The other group didn’t believe at all, no matter how much evidence was shown.

That contrast gave me clarity. If I wanted the world to recognize this work, I needed scientific evidence.

UM was only a ten-minute walk from my center, and I decided to seize the opportunity.

Enrolling in the Master’s program opened new doors. I was invited as a guest lecturer at both UM and UTM, where industry professionals are encouraged to share insights that help prepare students for the realities of work.
Standing in front of young minds, I realized this wasn’t just about treating patients anymore — it was also about inspiring the next generation of professionals.

Alongside my clinical practice, I began rigorous research. I screened more than 4,000 published articles, searching for the right foundation and validation for my ideas.

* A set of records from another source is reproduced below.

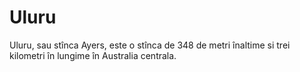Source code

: # Uluru

Uluru, sau stînca Ayers, este o stînca de 348 de metri înaltime si trei
kilometri în lungime în Australia centrala.
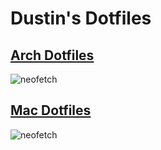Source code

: # Dustin's Dotfiles

## [Arch Dotfiles](https://github.com/dustinrouillard/dotfiles/tree/arch)

![neofetch](https://dustin.pics/c161e6989790dd95.png)

## [Mac Dotfiles](https://github.com/dustinrouillard/dotfiles/tree/mac)

![neofetch](https://dustin.pics/c878a6610a081c3f.png)
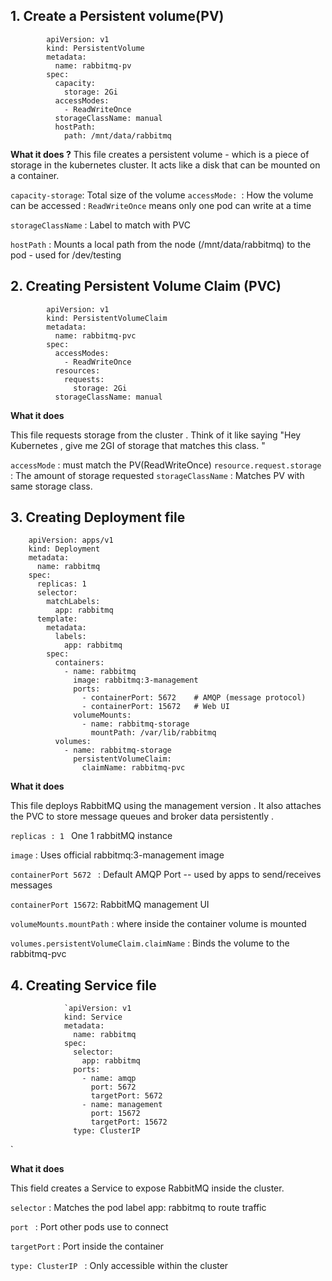 

## 1. Create a Persistent volume(PV)

			apiVersion: v1
			kind: PersistentVolume
			metadata:
			  name: rabbitmq-pv
			spec:
			  capacity:
			    storage: 2Gi
			  accessModes:
			    - ReadWriteOnce
			  storageClassName: manual
			  hostPath:
			    path: /mnt/data/rabbitmq


**What it does ?**
This file creates a persistent volume - which is a piece of storage in the kubernetes cluster. It acts like a disk that can be mounted on a container. 

`capacity-storage`: Total size of the volume 
`accessMode: `: How the volume can be accessed : `ReadWriteOnce` means only one pod can write at a time 

`storageClassName` : Label to match with PVC 

`hostPath` : Mounts a local path from the node (/mnt/data/rabbitmq) to the pod - used for /dev/testing




## 2. Creating Persistent Volume Claim (PVC)

			apiVersion: v1
			kind: PersistentVolumeClaim
			metadata:
			  name: rabbitmq-pvc
			spec:
			  accessModes:
			    - ReadWriteOnce
			  resources:
			    requests:
			      storage: 2Gi
			  storageClassName: manual



**What it does**

This file requests storage from the cluster . Think of it like saying "Hey Kubernetes , give me 2GI of storage that matches this class. "

`accessMode` :  must match the PV(ReadWriteOnce)
`resource.request.storage` : The amount of storage requested
`storageClassName` : Matches PV with same storage class. 




## 3. Creating Deployment file

		
		apiVersion: apps/v1
		kind: Deployment
		metadata:
		  name: rabbitmq
		spec:
		  replicas: 1
		  selector:
		    matchLabels:
		      app: rabbitmq
		  template:
		    metadata:
		      labels:
		        app: rabbitmq
		    spec:
		      containers:
		        - name: rabbitmq
		          image: rabbitmq:3-management
		          ports:
		            - containerPort: 5672    # AMQP (message protocol)
		            - containerPort: 15672   # Web UI
		          volumeMounts:
		            - name: rabbitmq-storage
		              mountPath: /var/lib/rabbitmq
		      volumes:
		        - name: rabbitmq-storage
		          persistentVolumeClaim:
		            claimName: rabbitmq-pvc

**What it does**

This file deploys RabbitMQ using the management version . It also attaches the PVC to store message queues and broker data persistently . 



`replicas : 1 ` One 1 rabbitMQ instance 

`image` :  Uses official rabbitmq:3-management image

`containerPort 5672 ` : Default AMQP Port -- used by apps to send/receives messages

`containerPort 15672`: RabbitMQ management UI

`volumeMounts.mountPath` : where inside the container volume is mounted 

`volumes.persistentVolumeClaim.claimName` : Binds the volume to the rabbitmq-pvc




## 4. Creating Service file 

				`apiVersion: v1
				kind: Service
				metadata:
				  name: rabbitmq
				spec:
				  selector:
				    app: rabbitmq
				  ports:
				    - name: amqp
				      port: 5672
				      targetPort: 5672
				    - name: management
				      port: 15672
				      targetPort: 15672
				  type: ClusterIP


`


**What it does**

This field creates a Service to expose RabbitMQ inside the cluster. 


`selector` : Matches the pod label app: rabbitmq to route traffic 

`port ` : Port other pods use to connect 

`targetPort` : Port inside the container 

`type: ClusterIP ` : Only accessible within the cluster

It was a long, painstaking process. But on 10th April 2025, my efforts bore fruit: my first paper was officially published in the Journal of Mechanics in Medicine and Biology.

At the same time, I also turned to digital innovation. I launched an app called Progress Tracker, designed to support children’s practice at home.

Parents could submit videos of their child’s exercises, and I could review, comment, and troubleshoot their progress.

The app also included a full library of tutorials, ensuring families had easy reference and guidance every step of the way.

That moment, publishing my first paper and launching the Progress Tracker, was more than a milestone. And for me, it was only the beginning.